Wednesday night at 6:01 pm, as a curfew fell on Washington, Trump tweeted a message of support and validation to his marauding followers, while they still swarmed at the Capitol and in downtown Washington. In his Tweet he repeated lies that victory had been “stripped” from him. Last year, recognizing the dangerous power that their megaphone gives this magnet, Twitter initiated a policy of posting disclaimers, in sky-blue letters, on Trump’s Tweeted lies—especially those that might interfere with the democratic process. Last night, the disclaimer read: This claim of election fraud is disputed, and this Tweet can’t be replied to, retweeted, or liked due to a risk of violence.” Such admonishments had done nothing to slow Trump’s typing finger in November and December, and his malevolent, self-serving Tweets continued to reach tens of millions of his followers. The magnet still had the megaphone.
But within an hour of that presidential tweet, Twitter took an extraordinary step. For the first time, they acted in a way that acknowledged the need for the megaphone to douse its own power, in order to break the magnet’s destructive hold. They removed that Trump Tweet and two others, and locked his account for twelve hours
It’s a start.
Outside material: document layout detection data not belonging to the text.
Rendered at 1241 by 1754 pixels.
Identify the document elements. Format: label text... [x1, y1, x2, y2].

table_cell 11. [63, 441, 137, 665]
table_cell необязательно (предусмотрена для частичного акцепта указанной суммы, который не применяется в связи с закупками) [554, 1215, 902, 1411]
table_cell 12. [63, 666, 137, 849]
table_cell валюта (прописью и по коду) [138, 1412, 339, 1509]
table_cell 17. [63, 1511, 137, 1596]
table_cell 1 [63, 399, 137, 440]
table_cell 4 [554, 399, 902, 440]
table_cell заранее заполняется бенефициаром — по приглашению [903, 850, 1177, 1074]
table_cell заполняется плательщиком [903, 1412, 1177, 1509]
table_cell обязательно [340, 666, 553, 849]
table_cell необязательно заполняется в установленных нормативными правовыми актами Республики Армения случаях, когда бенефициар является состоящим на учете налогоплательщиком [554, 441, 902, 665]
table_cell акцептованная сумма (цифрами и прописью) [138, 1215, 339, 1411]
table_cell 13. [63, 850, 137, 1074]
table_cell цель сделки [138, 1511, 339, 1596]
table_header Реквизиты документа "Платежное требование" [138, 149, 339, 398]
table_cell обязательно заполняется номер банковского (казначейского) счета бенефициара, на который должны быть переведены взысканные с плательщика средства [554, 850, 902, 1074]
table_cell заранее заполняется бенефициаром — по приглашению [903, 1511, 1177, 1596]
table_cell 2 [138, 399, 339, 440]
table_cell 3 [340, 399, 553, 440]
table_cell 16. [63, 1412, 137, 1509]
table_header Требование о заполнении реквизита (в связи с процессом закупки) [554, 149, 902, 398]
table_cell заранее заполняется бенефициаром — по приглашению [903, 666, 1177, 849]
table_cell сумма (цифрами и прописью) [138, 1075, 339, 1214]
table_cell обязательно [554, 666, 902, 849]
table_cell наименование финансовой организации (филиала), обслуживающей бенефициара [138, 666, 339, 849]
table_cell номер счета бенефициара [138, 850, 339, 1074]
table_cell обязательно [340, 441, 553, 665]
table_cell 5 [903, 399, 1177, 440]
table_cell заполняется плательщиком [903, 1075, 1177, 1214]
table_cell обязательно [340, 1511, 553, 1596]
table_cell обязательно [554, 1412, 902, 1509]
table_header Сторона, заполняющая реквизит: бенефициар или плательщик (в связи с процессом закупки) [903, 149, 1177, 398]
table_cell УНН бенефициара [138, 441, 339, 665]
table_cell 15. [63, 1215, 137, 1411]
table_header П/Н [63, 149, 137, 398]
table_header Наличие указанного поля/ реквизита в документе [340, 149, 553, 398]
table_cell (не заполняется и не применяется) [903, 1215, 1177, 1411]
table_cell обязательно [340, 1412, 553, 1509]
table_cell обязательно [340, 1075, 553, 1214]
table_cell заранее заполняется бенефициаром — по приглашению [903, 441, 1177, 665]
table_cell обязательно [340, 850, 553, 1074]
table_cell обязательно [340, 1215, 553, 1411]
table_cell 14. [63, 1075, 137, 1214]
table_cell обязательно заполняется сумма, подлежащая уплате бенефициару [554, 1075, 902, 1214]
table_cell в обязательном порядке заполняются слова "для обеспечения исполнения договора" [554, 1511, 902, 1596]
The dynamic of the magnet and the megaphone will not go away. But two weeks away from the inauguration of a new president who respects the norms of American governance, there is new hope that this country, through the shock of this last demonstration of the pernicious synergy of this dynamic, has belatedly realized the need to monitor and regulate the megaphones that amplify magnets that distort the conduct of people and governments here and everywhere. This realization demands the attention not only of magnets and their megaphones, but of alert, conscientious and proactive men and women, who understand the urgency not only of watching this dynamic, but of taking action; and acting in time to correct course before the race is done.
*A keynote speech delivered on Dec. 3 (on Zoom) to the December assembly of a consortium of international lawyers, consultants, (etc.) affiliated with IAG Global.